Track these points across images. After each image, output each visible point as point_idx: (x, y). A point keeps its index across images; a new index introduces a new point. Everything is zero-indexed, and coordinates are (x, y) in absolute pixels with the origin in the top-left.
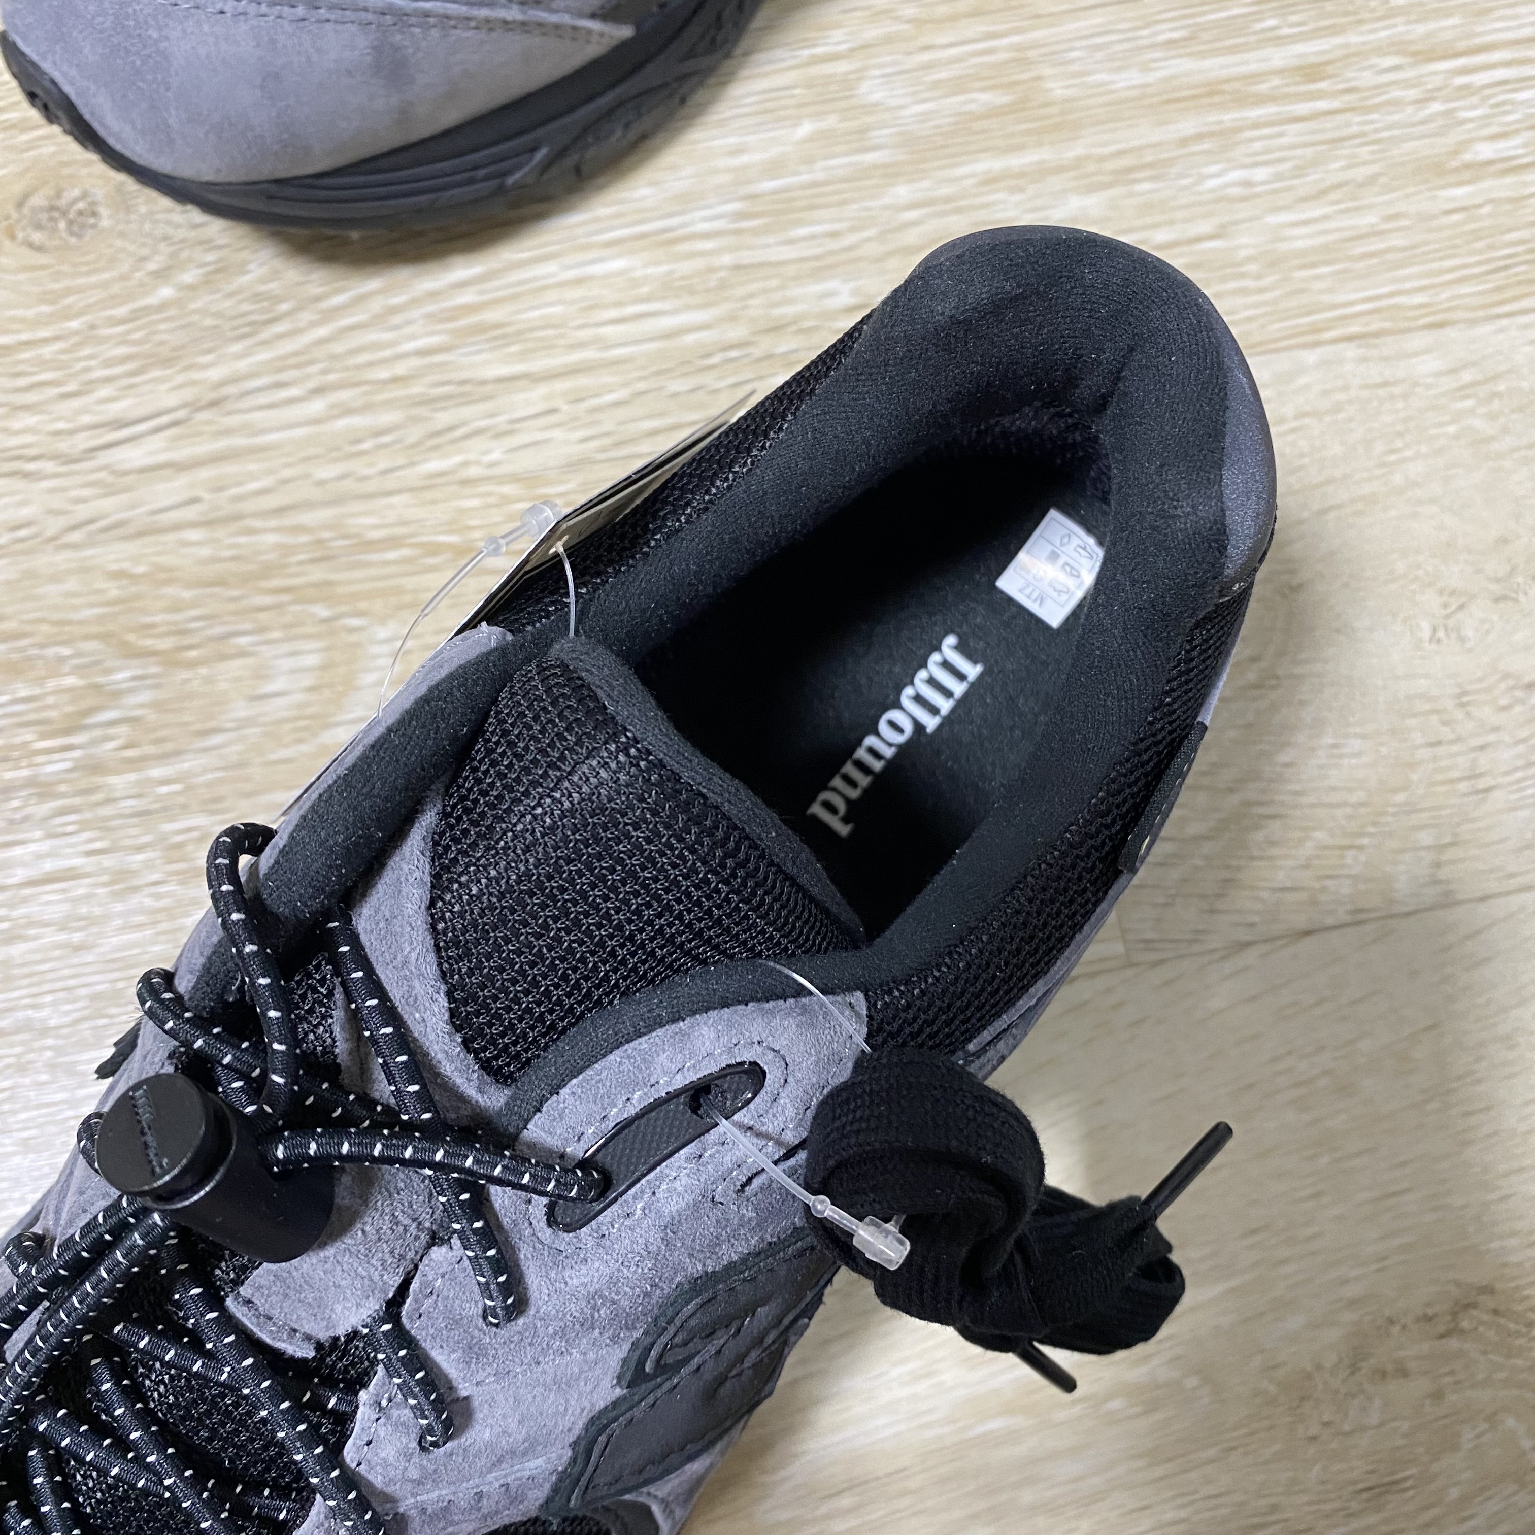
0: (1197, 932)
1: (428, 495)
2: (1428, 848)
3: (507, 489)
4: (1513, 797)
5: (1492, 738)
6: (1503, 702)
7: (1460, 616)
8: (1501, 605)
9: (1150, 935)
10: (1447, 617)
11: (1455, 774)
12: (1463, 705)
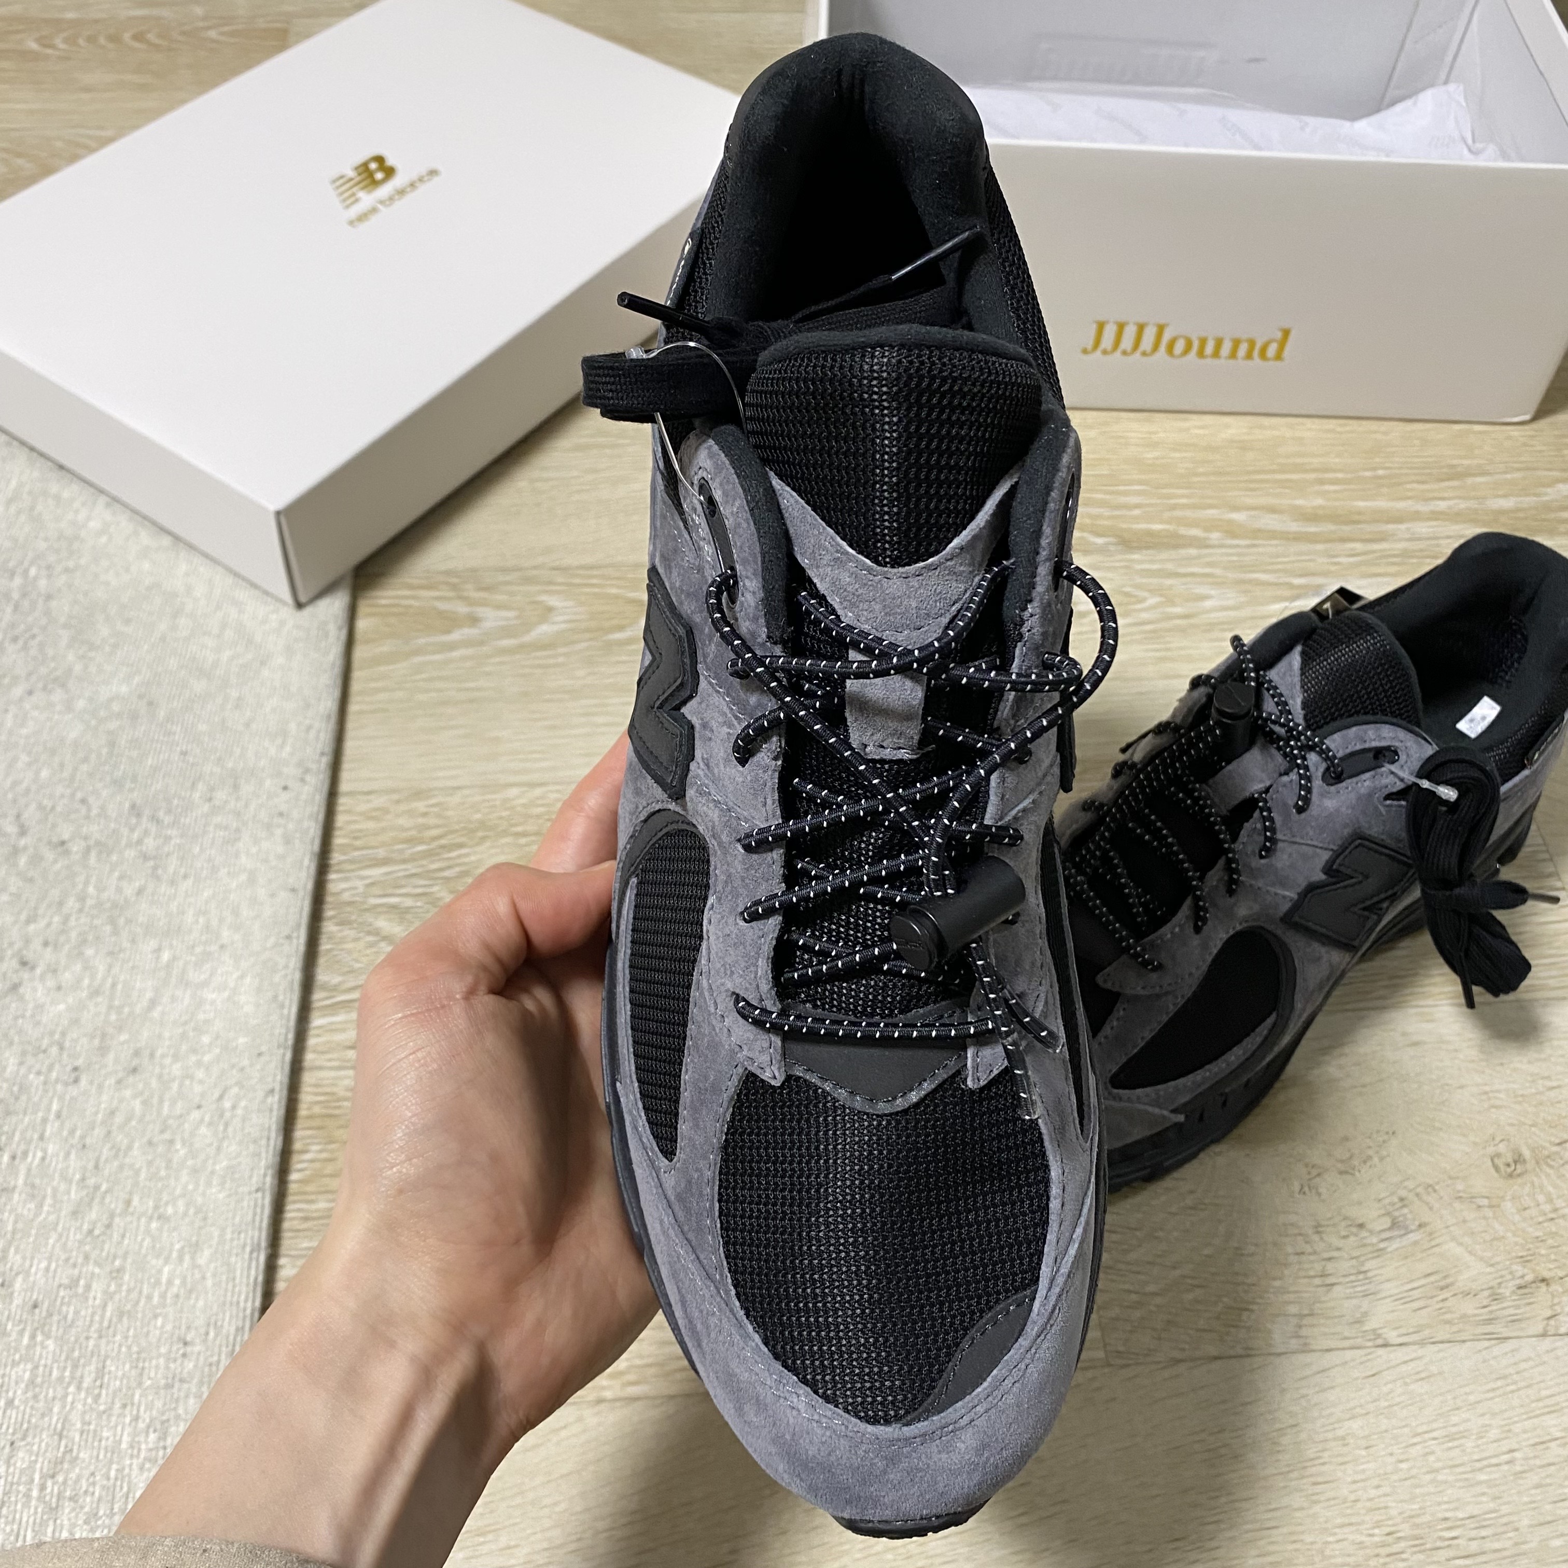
0: (1150, 1350)
2: (1295, 1315)
4: (1348, 1291)
5: (1335, 1254)
6: (1343, 1233)
7: (1318, 1179)
8: (1344, 1176)
9: (1121, 1349)
10: (1310, 1180)
11: (1312, 1273)
12: (1318, 1232)
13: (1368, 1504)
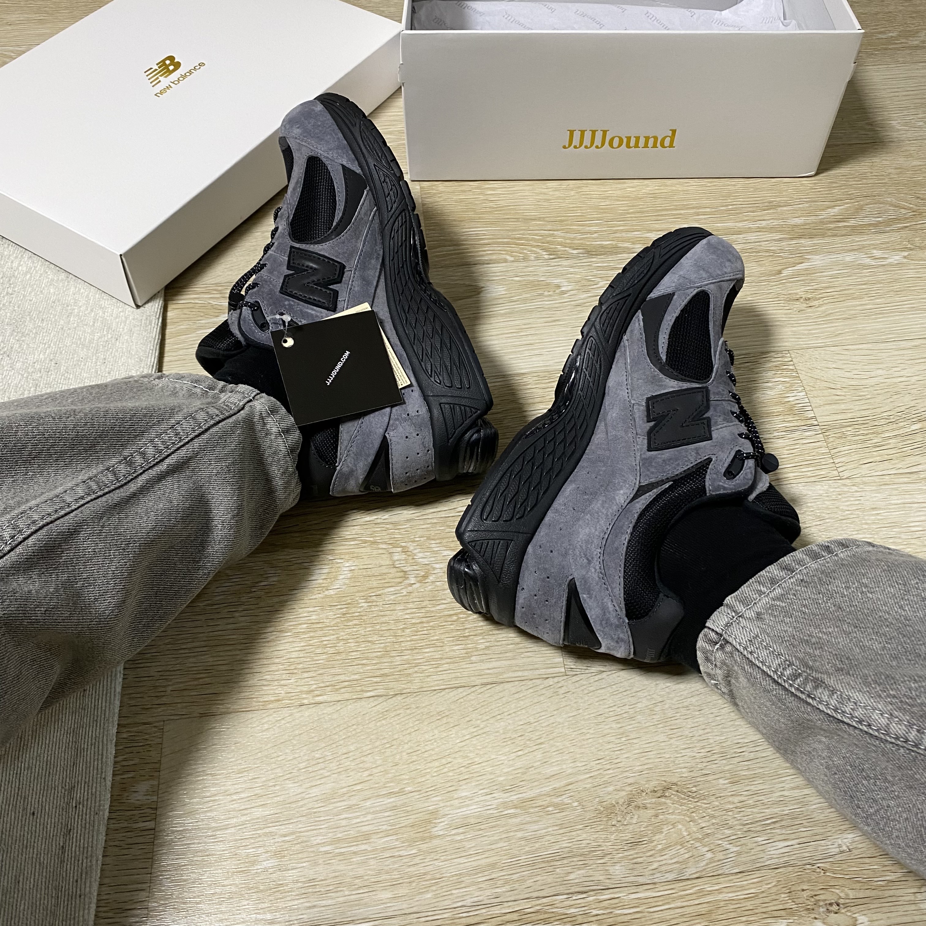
0: (588, 667)
1: (365, 527)
3: (388, 526)
9: (573, 667)
13: (699, 738)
::::
▸ **TASK TO COMPLETE**:
Copy out every item above with "top-left" swapped for "upper-left" and nothing else changed. Leave the pictures out.

▸ **EXPECTED ANSWER**:
Track these points across images. After each image, output each visible point as point_idx: (x, y). A point keeps its index across images; a new index introduces a new point. Everything is zero-indexed, and coordinates are (x, y) in absolute pixels with the origin in the upper-left.
0: (1197, 932)
1: (428, 495)
2: (1428, 848)
3: (507, 489)
4: (1513, 797)
5: (1492, 738)
6: (1503, 702)
7: (1460, 616)
8: (1501, 605)
9: (1150, 935)
10: (1447, 617)
11: (1455, 774)
12: (1463, 705)
0: (1150, 1350)
2: (1295, 1315)
4: (1348, 1291)
5: (1335, 1254)
6: (1343, 1233)
7: (1318, 1179)
8: (1344, 1176)
9: (1121, 1349)
10: (1310, 1180)
11: (1312, 1273)
12: (1318, 1232)
13: (1368, 1504)
0: (588, 667)
1: (365, 527)
3: (388, 526)
9: (573, 667)
13: (699, 738)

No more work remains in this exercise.